A working data structure

It looks like we'll have to find a solution ourselves. Can we get the best of both worlds by using both a hash and an array? The array just holds a list of keys, so that we can do our random key selection quickly. We do have to do some extra work on operations that modify the table (like insertion) to keep both of our data structures in sync, but that's still constant time; it's just a bigger constant. If n is big enough, the extra time we spend keeping the data structures in sync will pale next to the time we save on random key selection.

Let's see how complicated the operations actually are. Insertion is already O(1) for both cases. We get O(1) lookup by using the hash instead of the array, and O(1) random key selection by using the array instead of the hash.

The only tricky case is deletion. First of all, we need to actually find the key in the array so we can delete it (we didn't need to do that during lookup). To do that, for each key we'll have to store the corresponding array index in the hash, as well as the value, so that we can get at the correct array element. Secondly, we need to delete that key in constant time. We could splice it out by moving all the elements above it down one slot (and that's basically what Tie::IxHash does, since it has to preserve key order), but that takes linear time. The fast way to delete an element from an array is just to move the last element of the array into that slot. Since we don't have to preserve order, that works great; we just have to make sure the hash gets updated along with it. Way up above in my original table, I claimed that deleting an element from an array is O(n). Was I lying? Well, sort of. Actually deleting the element, once you've found it, is an O(1) operation using the trick I just mentioned; it's finding that element in the first place that's the painful part. By using the hash, we're able to find the element quickly, and the rest is gravy.

Implementation

Okay, let's implement it.

package RndHash1;

sub new {
  bless { arr => (), hash => {} }, $_[0];
}

sub insert {
  my ($self, $key, $val) = @_;
  push @{$self->{arr}}, $key;        # update array
  # update hash
  $self->{hash}{$key} = [$val, $     #{$self->{arr}}];
}

sub get {
  my ($self, $key) = @_;
  $self->{hash}{$key}[0];             # look up in hash
}

sub delete {
  my ($self, $key) = @_;
  # index in array to delete
  my $idx = $self->{hash}{$key}[1];
  # get last element
  my $moved_key = $self->{arr}[-1]; 
  $self->{arr}[$idx] = $moved_key;     # and move it here  
  $self->{hash}{$moved_key}[1] = $idx; # update hash
  # shorten array
  --$#{$self->{arr}};          
  # remove key from hash
  delete $self->{hash}{$key};     
}

sub rnd_key {
  my ($self) = @_;
  $self->{arr}[rand @{$self->{arr}}];
}
1;

If you've been scared away in the past from creating classes, cower no more. The only tricky part of writing a class is the new() subroutine, which gets passed the class as the first argument. bless() just takes the little hash reference we made and turns it into a reference that knows it's a RndHash1. Then each method of the class gets passed the object it's being called on as its first argument.
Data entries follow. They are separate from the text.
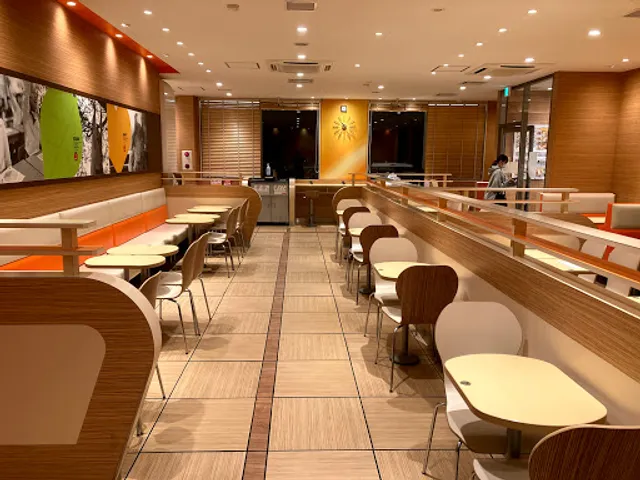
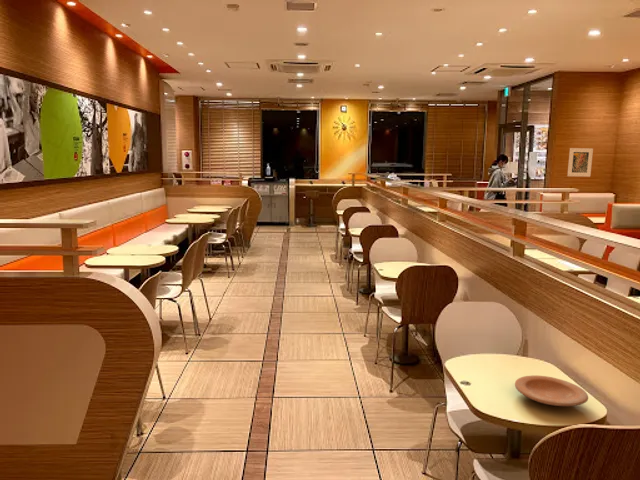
+ plate [514,375,589,407]
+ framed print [566,147,594,178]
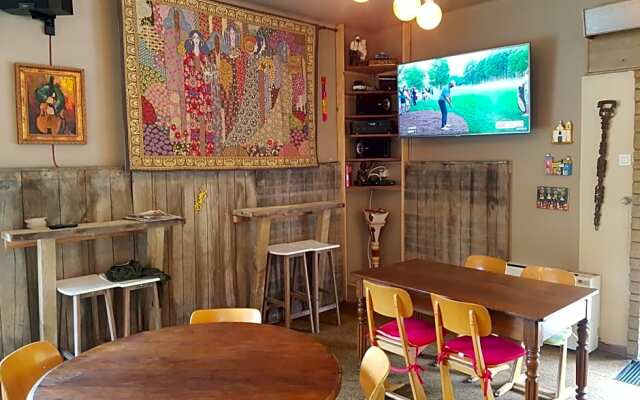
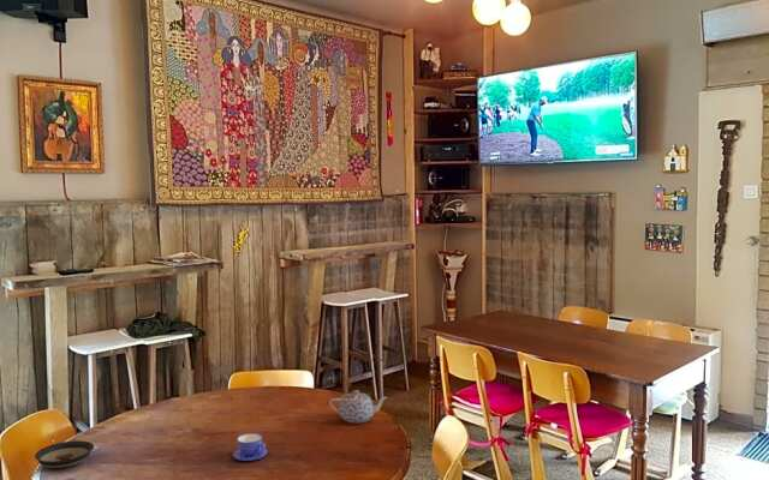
+ teapot [328,389,388,424]
+ saucer [34,439,95,469]
+ teacup [232,432,268,462]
The hash that we create has only two elements. arr is an array containing all the keys, and hash is the actual hash with the key-value mapping. Actually, as we noted above, the hash also needs to associate an array index with each key. So the value it associates with each key is a tiny two-element array; element 0 is the real value, and element 1 is the index of that key in arr. Once you've gotten past that, delete is really the only interesting function here. We do have to catch a boundary case; what happens when the element we're deleting is the last element of the array? The code here happens to work in that case too, though it does do a little unnecessary work.

Listing 1 shows another little benchmarking program, and Listing 2 shows the results; yep, we speeded things up a lot! This benchmark tries to emulate typical use of the package; each time through the (implicit) loop, we add a new element and randomly delete one of the existing ones.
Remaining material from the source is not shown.